(Extracted page text data)

BEGIN

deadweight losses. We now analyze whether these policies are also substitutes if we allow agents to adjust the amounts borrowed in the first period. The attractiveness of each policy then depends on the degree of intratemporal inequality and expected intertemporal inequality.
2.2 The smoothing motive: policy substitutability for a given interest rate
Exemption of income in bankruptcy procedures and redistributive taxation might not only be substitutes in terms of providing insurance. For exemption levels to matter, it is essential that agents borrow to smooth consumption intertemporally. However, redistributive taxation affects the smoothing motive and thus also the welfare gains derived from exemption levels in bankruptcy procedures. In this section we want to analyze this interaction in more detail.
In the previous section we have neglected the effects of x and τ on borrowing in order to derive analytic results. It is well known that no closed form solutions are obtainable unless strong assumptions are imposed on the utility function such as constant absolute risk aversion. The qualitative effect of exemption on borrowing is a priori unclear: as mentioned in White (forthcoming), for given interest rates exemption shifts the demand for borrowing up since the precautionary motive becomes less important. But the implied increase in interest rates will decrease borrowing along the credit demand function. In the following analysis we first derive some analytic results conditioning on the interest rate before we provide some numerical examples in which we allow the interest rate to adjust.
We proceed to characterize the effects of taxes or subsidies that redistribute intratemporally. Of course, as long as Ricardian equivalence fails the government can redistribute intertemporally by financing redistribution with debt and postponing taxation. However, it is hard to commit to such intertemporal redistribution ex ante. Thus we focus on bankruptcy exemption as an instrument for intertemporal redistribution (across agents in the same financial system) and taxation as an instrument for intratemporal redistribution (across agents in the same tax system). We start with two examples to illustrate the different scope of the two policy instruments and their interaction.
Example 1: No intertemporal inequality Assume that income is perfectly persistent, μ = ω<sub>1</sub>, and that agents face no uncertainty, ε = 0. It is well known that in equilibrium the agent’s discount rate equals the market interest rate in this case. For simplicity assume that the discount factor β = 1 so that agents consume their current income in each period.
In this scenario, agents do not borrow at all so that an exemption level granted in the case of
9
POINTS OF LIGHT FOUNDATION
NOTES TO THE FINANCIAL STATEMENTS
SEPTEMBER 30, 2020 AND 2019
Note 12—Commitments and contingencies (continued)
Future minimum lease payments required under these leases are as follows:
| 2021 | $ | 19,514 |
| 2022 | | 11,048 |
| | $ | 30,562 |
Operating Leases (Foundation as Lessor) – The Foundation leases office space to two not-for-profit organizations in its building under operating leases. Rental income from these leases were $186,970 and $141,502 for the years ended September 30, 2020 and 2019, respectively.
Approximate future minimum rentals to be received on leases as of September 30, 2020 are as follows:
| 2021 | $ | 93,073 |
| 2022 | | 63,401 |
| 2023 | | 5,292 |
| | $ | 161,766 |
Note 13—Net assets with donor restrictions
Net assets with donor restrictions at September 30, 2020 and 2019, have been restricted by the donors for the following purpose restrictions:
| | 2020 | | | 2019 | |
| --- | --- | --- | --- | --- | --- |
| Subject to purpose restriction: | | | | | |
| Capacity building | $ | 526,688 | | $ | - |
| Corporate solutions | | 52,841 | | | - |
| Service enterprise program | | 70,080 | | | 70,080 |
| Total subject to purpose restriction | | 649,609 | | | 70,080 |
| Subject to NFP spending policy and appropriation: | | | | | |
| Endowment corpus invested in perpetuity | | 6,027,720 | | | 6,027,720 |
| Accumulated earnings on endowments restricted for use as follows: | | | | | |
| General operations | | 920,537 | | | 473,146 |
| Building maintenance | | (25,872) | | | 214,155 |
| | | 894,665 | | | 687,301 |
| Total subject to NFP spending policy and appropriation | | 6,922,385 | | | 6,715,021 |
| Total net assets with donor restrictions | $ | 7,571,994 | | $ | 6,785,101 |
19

END

_WORK TASK_
Copy out only the lines of the records above from the one with "2022 | | 63,401 |" through the one with "2020 | | | 2019 | |", exactly as they stand, both included.

_SOLUTION FOR THIS TASK_
| 2022 | | 63,401 |
| 2023 | | 5,292 |
| | $ | 161,766 |
Note 13—Net assets with donor restrictions
Net assets with donor restrictions at September 30, 2020 and 2019, have been restricted by the donors for the following purpose restrictions:
| | 2020 | | | 2019 | |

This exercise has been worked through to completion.